Here's the mountain from the First Edition, based on a 1999 Intel Pentium III Xeon:
The memory mountain shows the throughput achieved by a program repeatedly reading elements from an array of N elements, using a stride of S (i.e., accessing elements 0, S, 2S, 3S, ..., N-1). The performance, measured in megabytes (MB) per second, varies according to how many of the elements are found in one of the processor's caches. For small values of N, the elements can be held in the L1 cache, achieving maximum read throughput. For larger values of N, the elements can be held in the L2 cache, and the L1 cache may be helpful for exploiting spatial locality for smaller values of S. For large values of N, the elements will reside in main memory, but both the L1 and L2 cache can improve performance when S enables some degree of spatial locality.
By way of reference, the use of the memory mountain for visualizing memory performance was devised by Thomas Stricker while he was a PhD student at CMU in the 1990s working for Prof. Thomas Gross. Both of them now live in Switzerland, with Thomas Gross on the faculty at ETH.
For the third edition of CS:APP, we used a 2013 Intel Core i5, using the Haswell microarchitecture. The above figure shows measurements for this machine using the improved timing code. Overall, though, the memory system is similar to the Nehalem processor from CS:APP2e. It has 3 levels of cache and uses prefetching. Note how high the overall throughputs are.
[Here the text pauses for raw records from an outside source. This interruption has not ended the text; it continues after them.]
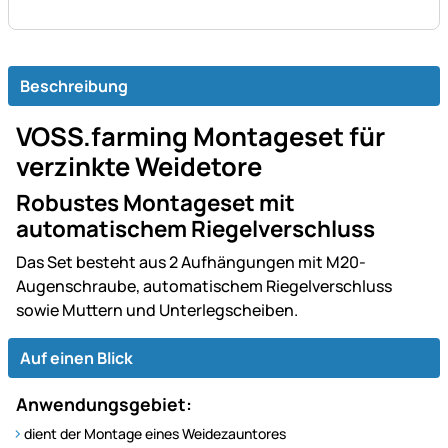
Beschreibung
VOSS.farming Montageset für
verzinkte Weidetore
Robustes Montageset mit
automatischem Riegelverschluss
Das Set besteht aus 2 Aufhängungen mit M20-
Augenschraube, automatischem Riegelverschluss
sowie Muttern und Unterlegscheiben.
Auf einen Blick
Anwendungsgebiet:
dient der Montage eines Weidezauntores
Over the nearly 20-year time span represented by these machines, we can see that memory systems have undergone evolutionary changes. More levels of cache have been added, and caches have become larger. Throughputs have improved by over an order of magnitude. Prefetching helps when access patterns are predictable. It's interesting to see how the visualization provided by memory mountains enables us to see these qualitative and quantitative changes.